US regulators have approved a new type of cholesterol-lowering drug aimed at millions of people who can't tolerate - or don't get enough help from - widely used statin pills.
The Food and Drug Administration approved Esperion Therapeutics Inc.'s Nexletolfor people genetically predisposed to have sky-high cholesterol and people who have heart disease and need to further lower their bad cholesterol.
The daily pill is to be taken in conjunction with a healthy diet and the highest statin dose patients can handle, the FDA said.
High LDL, or bad cholesterol, is one of the top risks for heart attacks and other problems. Studies showed that Nexletol could lower LDL by about 25 per cent when taken alone and by an additional 18 per cent when combined with a statin.
"This is a nice alternative" to statins, but those medicines will still be the first choice, said Dr. Christie Ballantyne, Baylor College of Medicine's cardiology chief. He consults for Esperion and helped test the drug.
Millions of people take cheap, generic statins, but the medicines don't lower LDL cholesterol enough for many patients and others experience side effects such as muscle pain.
It works in the liver by blocking an enzyme needed to make LDL. Statins also block cholesterol production in the liver, but in a different way, so the drugs together can reduce LDL more.
The new drug "would be valuable to add to treatment" for patients who can't get their LDL down enough with existing drugs or can't afford the injected ones, Duke Heart Center co-director Dr. Manesh Patel said.
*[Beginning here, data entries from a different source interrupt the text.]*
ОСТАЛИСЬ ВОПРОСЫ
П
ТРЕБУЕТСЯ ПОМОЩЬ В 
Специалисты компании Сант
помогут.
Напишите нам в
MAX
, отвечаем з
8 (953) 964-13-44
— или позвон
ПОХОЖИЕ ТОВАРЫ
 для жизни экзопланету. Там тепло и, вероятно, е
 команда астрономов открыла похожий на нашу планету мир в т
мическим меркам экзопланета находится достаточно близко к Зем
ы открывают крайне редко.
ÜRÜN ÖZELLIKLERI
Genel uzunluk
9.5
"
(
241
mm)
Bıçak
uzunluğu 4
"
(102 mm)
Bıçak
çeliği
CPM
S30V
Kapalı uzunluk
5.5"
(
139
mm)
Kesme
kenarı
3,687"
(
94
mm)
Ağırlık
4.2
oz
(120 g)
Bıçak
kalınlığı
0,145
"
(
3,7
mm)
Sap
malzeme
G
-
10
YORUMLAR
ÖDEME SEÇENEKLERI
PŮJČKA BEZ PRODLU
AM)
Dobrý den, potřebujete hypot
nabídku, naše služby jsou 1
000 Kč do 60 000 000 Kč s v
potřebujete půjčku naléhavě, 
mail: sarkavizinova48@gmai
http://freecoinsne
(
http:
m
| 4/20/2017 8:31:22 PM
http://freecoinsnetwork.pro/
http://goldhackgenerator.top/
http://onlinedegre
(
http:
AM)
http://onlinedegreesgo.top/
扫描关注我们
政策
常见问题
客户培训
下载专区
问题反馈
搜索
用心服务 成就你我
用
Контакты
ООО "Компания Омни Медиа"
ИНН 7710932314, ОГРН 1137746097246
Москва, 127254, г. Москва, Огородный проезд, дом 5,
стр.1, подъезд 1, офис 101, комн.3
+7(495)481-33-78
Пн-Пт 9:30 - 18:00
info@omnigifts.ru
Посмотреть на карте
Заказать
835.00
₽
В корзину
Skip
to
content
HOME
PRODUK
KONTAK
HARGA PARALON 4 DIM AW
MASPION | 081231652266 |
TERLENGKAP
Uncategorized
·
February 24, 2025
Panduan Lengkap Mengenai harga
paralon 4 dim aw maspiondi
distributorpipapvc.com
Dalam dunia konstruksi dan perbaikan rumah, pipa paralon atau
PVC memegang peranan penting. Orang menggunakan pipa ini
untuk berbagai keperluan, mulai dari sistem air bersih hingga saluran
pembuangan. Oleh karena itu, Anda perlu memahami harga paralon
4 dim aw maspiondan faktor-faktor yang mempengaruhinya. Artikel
Patel, who was not involved in the research, estimated 10 per cent to 15 per cent of his patients might be eligible for Nexletol.
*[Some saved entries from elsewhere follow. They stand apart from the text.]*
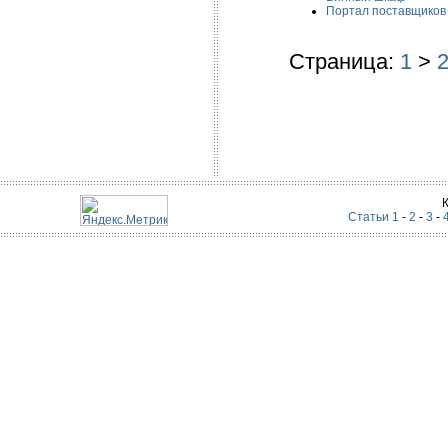
Портал поставщиков
Страница:
1
>
Статьи 1
-
2
-
3
-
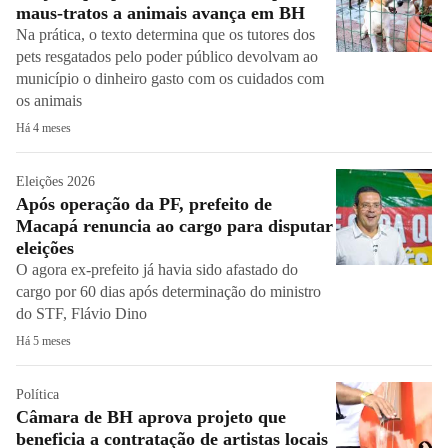
maus-tratos a animais avança em BH
Na prática, o texto determina que os tutores dos
pets resgatados pelo poder público devolvam ao
município o dinheiro gasto com os cuidados com
os animais
Há 4 meses
Eleições 2026
Após operação da PF, prefeito de
Macapá renuncia ao cargo para disputar
eleições
O agora ex-prefeito já havia sido afastado do
cargo por 60 dias após determinação do ministro
do STF, Flávio Dino
Há 5 meses
Política
Câmara de BH aprova projeto que
beneficia a contratação de artistas locais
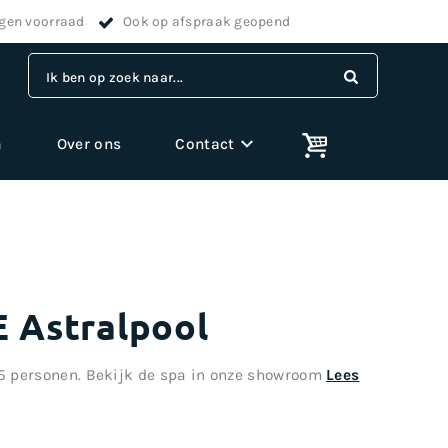
igen voorraad
Ook op afspraak geopend
Ik ben op zoek naar...
m
Over ons
Contact
 Astralpool
5 personen. Bekijk de spa in onze showroom
Lees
In company-funded studies, common Nexletol side effects included high blood pressure and muscle and joint pain. Serious side effects include tendon rupture. Women who are pregnant or breast-feeding should not take Nexletol because of possible harm to the baby, the FDA said.
In one study of more than 2200 patients, there were several more deaths from heart problems in the Nexletol group than among those given placebo pills. Patel said that's likely just a random imbalance, not a big concern.
The company has a large study underway to see whether Nexletol can lower the risk of heart attacks and other problems, not just cholesterol. Results are expected late in 2022.